● WORK ORDER: Substitute "Skriv til os" for "Kontakt os" wherever it occurs in the data below, and give back every line with all else unchanged. Leave the pictures out of your answer.

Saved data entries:
***

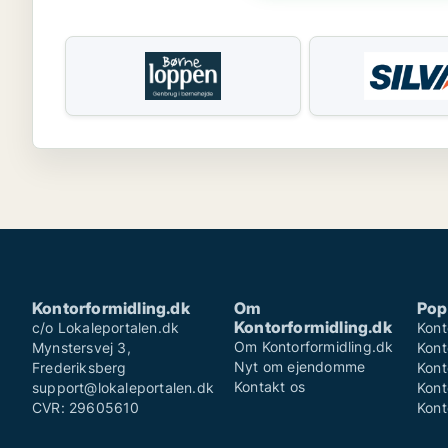
Kontorformidling.dk
Om
Pop
Kontorformidling.dk
c/o Lokaleportalen.dk
Kont
Om Kontorformidling.dk
Mynstersvej 3,
Kont
Nyt om ejendomme
Frederiksberg
Kont
Kontakt os
support@lokaleportalen.dk
Kont
CVR: 29605610
Kont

***

● YOUR SOLUTION:
Kontorformidling.dk
Om
Pop
Kontorformidling.dk
c/o Lokaleportalen.dk
Kont
Om Kontorformidling.dk
Mynstersvej 3,
Kont
Nyt om ejendomme
Frederiksberg
Kont
Skriv til os
support@lokaleportalen.dk
Kont
CVR: 29605610
Kont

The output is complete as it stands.